JL: That, well, I use red and gold. The two colors underneath. And, you know, if I was going to get really deeply symbolic about it, there was a song called "Blow the Man Down" I wrote which goes on about red and gold and blood and armor. You know, blood and money, stuff like that. But I don't know. There's different levels going on with the whole thing that sometimes things... you know. I don't want to be like Picasso and say what things mean, you know. (Picasso voice) "The blue is fascism!" A few years later he says, "The blue is the spirit of Pain!" Forgotten what he said 20 years before. They're whatever you want them to be, really.

PSF: Yeah. The colors look nice together. That's the important thing. (laughs)

JL: See, that was an allusion to the idea of songwritin'. ‘Cause, you know, melody. I thought there were so many – if I write a song that's got a good tune, you know, there's something kind of indescribably, I don't know, just cathartic about that. It's just like, oh wow, this is really great. The tune carries you around.

I wanted to make pictures that were kind of like, you know, eye candy? On one level. And then disturbing on another level. So... the scratching is not about really aging them. You know, people say, "Oh, you're just trying to make your pictures look like they're aged," or something like that. It's different to that. They're very deliberately scratched. And I write about that sometimes on the paintings. It's meant to be kind of unnecessary neglect. And, I don't know, the way things were erased. It's more about cultural Stalinism than it is about trying to make antique furniture, you know.

PSF: (both laugh) It reminded me of watching an old movie, too. You know, the way that the film stock gets kind of scratched. It makes your eyes jump around.

JL: It definitely hacks up the surface for me, and I like that. You know, the texture of the surface becomes more alive for me when I do that. And I'll say one thing as well, I got interested in the idea of nostalgia as well. Why? ‘Cause I thought, we look back at these old publicity photographs and it's got a nostalgic feeling. I'm sure I kind of got wrapped up in the whole Country and Western mythology and a certain nostalgia for this kind of age where when I thought about the people in the photos kind of staring out, you know, with this amazing optimism, like they're at the beginnin' of their careers, and they're hopin' they're gonna get, you know, a big deal and a hit record. And they're smiling out of these publicity photographs, which, you know, I first saw on the wall of a bar in Nashville [Tootsie's Orchid Lounge] all covered in nicotine and dripping and torn up.

# Listed records
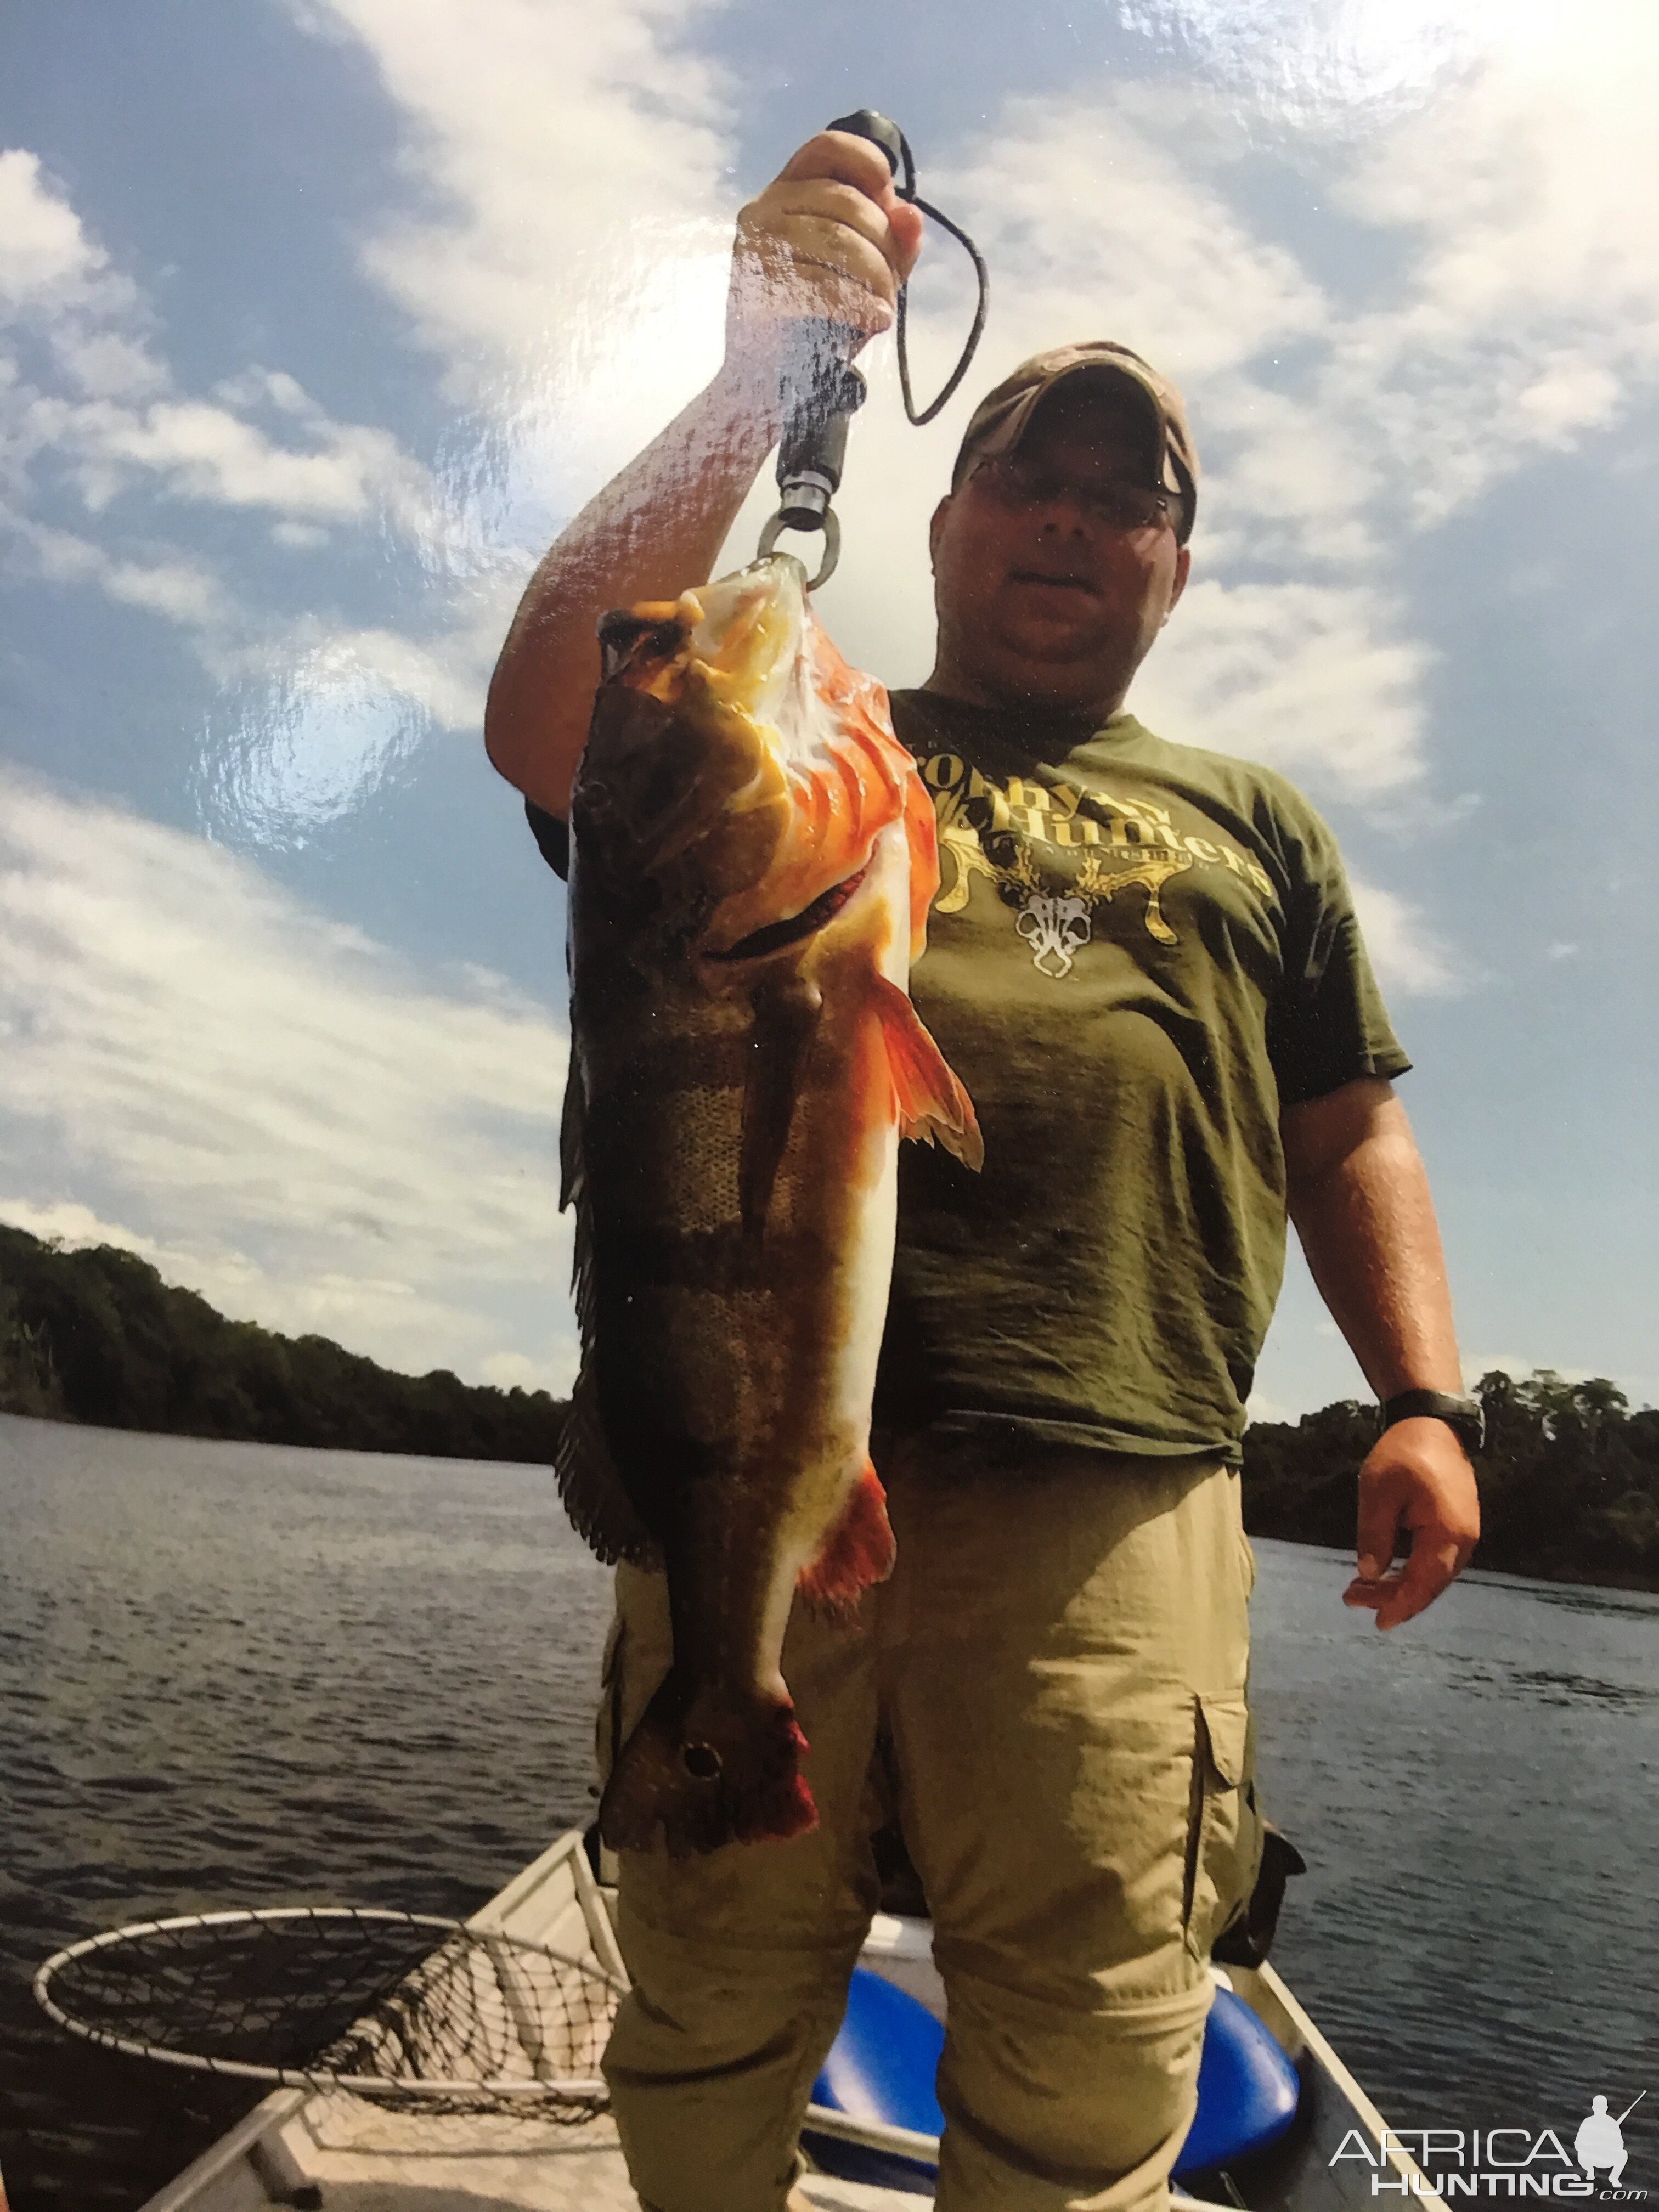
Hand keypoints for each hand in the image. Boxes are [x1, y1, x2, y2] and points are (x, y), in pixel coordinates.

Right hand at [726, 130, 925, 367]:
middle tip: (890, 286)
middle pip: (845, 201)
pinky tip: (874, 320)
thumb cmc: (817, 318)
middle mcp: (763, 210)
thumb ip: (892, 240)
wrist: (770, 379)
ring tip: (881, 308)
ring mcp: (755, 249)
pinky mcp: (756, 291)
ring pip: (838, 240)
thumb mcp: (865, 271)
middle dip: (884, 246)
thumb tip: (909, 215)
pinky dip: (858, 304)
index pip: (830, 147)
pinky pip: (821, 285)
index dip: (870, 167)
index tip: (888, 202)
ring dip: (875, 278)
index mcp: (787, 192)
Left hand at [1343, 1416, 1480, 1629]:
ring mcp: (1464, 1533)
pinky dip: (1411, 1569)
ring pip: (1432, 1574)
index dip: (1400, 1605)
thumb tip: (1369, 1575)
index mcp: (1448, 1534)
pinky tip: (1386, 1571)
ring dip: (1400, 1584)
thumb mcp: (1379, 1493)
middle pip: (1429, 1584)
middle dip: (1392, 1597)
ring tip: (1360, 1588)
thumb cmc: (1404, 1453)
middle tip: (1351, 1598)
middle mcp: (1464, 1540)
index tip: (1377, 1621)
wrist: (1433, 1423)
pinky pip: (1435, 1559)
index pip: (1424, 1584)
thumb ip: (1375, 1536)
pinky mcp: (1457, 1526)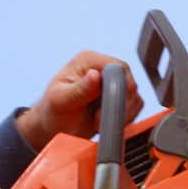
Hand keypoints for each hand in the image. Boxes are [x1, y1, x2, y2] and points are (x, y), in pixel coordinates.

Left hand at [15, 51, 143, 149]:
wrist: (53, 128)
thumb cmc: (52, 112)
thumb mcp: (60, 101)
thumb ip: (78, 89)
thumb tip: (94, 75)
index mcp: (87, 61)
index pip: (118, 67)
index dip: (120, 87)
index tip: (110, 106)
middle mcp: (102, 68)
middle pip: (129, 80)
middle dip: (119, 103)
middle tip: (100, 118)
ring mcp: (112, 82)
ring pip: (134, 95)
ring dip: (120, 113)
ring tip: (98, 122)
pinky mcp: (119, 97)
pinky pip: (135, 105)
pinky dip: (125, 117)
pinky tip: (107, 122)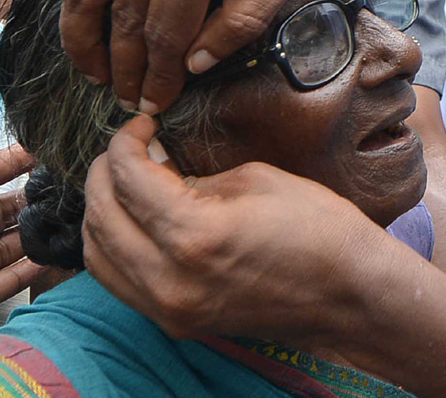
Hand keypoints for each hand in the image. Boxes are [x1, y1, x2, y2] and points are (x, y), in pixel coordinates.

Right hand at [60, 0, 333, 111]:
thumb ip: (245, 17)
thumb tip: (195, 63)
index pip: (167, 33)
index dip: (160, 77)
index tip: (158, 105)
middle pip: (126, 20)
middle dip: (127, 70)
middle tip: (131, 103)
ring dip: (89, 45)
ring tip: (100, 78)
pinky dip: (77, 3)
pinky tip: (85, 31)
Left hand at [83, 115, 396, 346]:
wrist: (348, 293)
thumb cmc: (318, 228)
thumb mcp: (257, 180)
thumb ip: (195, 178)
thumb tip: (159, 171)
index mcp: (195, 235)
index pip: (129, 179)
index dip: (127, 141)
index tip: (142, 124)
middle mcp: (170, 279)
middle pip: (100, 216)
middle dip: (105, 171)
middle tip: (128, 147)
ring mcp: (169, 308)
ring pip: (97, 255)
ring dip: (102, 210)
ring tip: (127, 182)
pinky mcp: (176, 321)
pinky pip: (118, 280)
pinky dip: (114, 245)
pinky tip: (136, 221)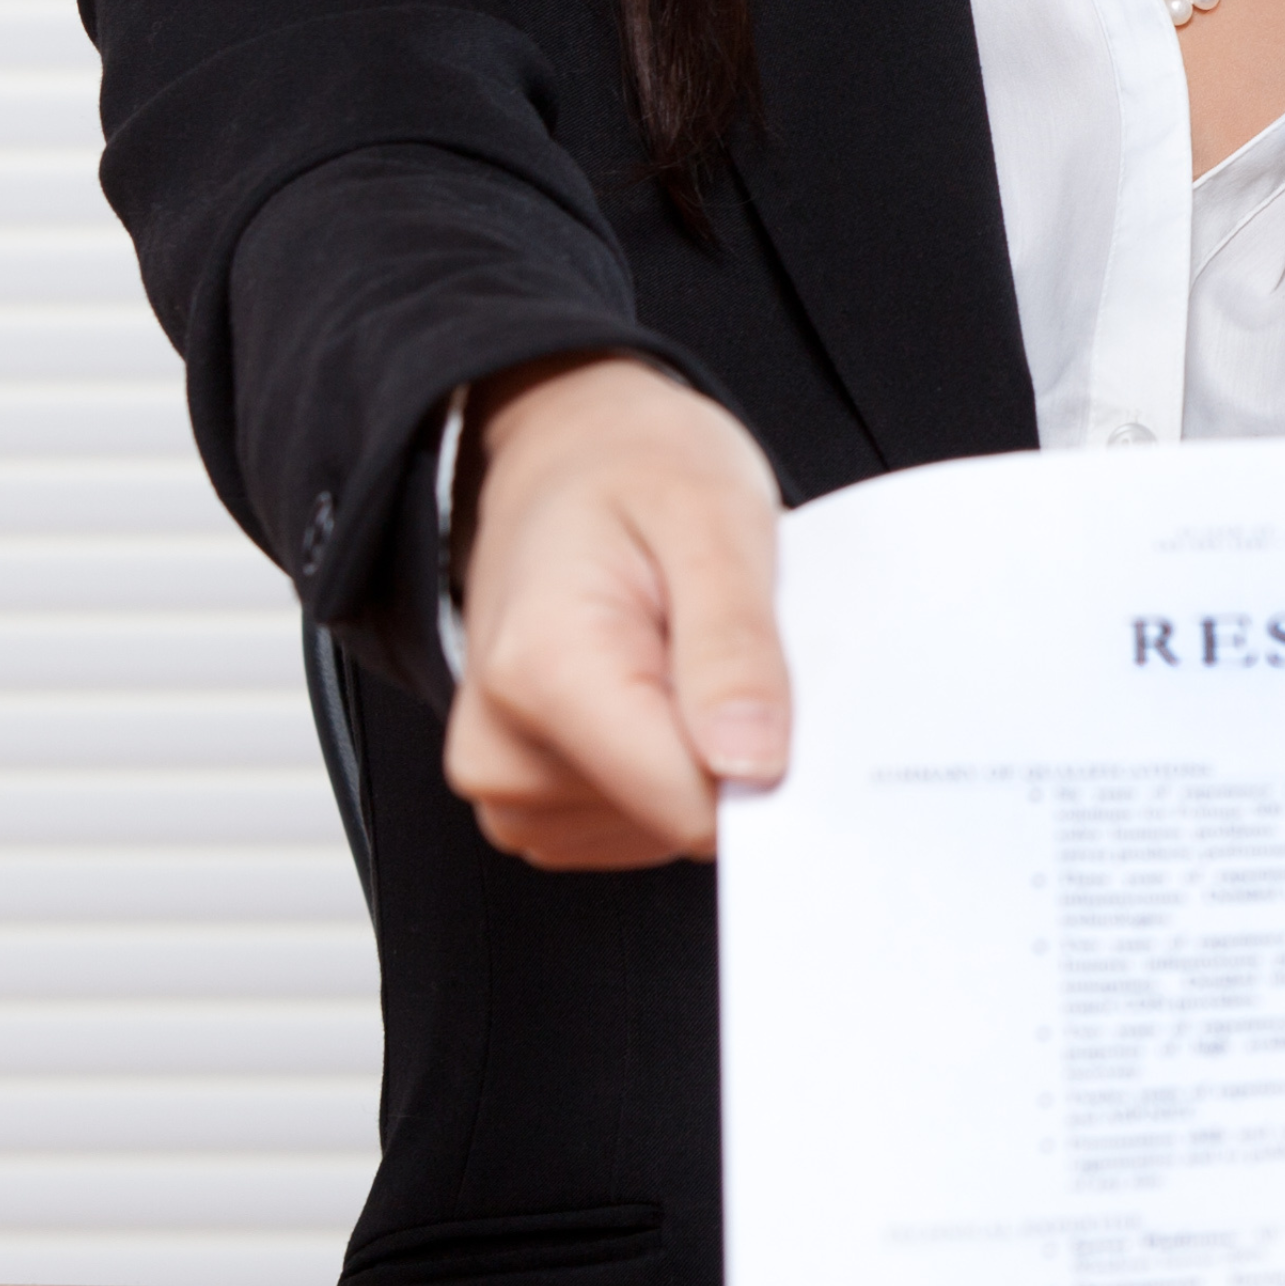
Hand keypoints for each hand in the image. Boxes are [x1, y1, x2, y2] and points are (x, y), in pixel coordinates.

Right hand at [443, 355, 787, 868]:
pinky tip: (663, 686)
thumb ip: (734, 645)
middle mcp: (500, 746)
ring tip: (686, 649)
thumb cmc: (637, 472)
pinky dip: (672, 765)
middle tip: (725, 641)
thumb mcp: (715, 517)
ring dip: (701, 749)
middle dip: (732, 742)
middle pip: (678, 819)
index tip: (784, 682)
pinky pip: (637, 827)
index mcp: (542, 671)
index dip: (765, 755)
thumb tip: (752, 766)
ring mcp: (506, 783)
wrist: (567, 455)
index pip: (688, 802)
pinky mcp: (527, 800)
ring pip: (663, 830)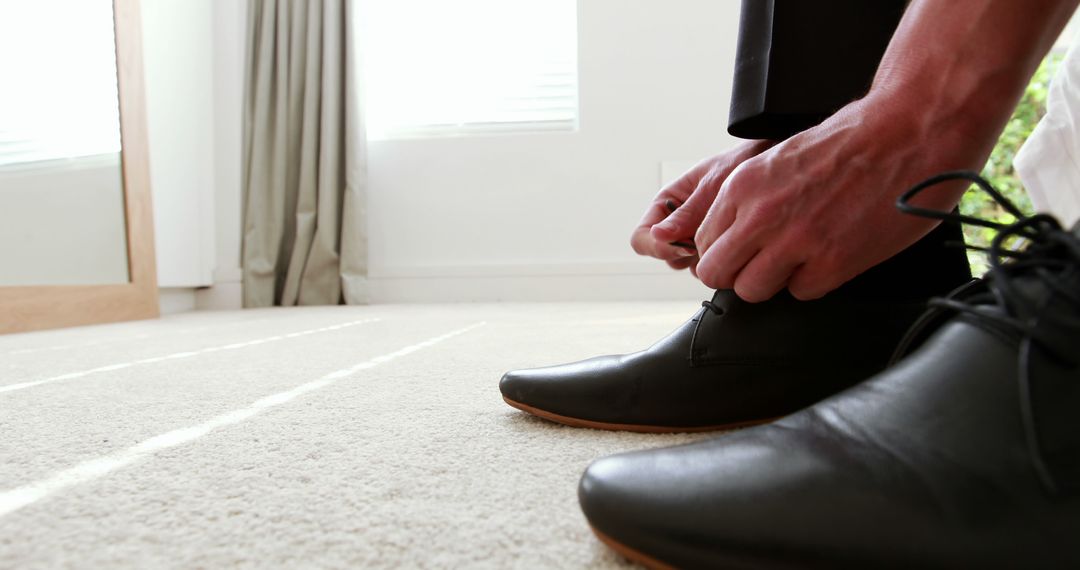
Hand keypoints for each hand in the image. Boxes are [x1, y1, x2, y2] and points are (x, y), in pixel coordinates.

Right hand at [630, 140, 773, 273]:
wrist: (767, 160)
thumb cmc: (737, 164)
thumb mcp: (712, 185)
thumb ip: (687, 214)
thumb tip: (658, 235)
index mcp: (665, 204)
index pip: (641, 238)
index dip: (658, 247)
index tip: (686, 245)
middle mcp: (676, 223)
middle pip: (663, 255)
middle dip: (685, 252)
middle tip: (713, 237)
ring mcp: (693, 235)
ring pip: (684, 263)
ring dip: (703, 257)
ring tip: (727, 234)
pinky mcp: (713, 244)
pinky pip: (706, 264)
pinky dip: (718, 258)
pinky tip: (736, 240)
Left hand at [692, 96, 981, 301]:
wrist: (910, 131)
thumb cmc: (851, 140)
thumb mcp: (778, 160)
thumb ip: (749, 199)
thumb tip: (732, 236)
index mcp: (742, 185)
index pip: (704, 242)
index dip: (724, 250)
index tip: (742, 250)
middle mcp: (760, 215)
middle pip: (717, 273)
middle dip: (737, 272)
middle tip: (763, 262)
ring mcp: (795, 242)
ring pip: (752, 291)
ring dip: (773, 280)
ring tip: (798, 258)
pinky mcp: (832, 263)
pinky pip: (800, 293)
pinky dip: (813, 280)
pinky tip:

# Prompt
Could you print the interview, starting at "JL: See, that" and ending at "carries you around."? The material has no connection to the interview.

# Answer box
JL: See, that was an allusion to the idea of songwritin'. ‘Cause, you know, melody. I thought there were so many – if I write a song that's got a good tune, you know, there's something kind of indescribably, I don't know, just cathartic about that. It's just like, oh wow, this is really great. The tune carries you around.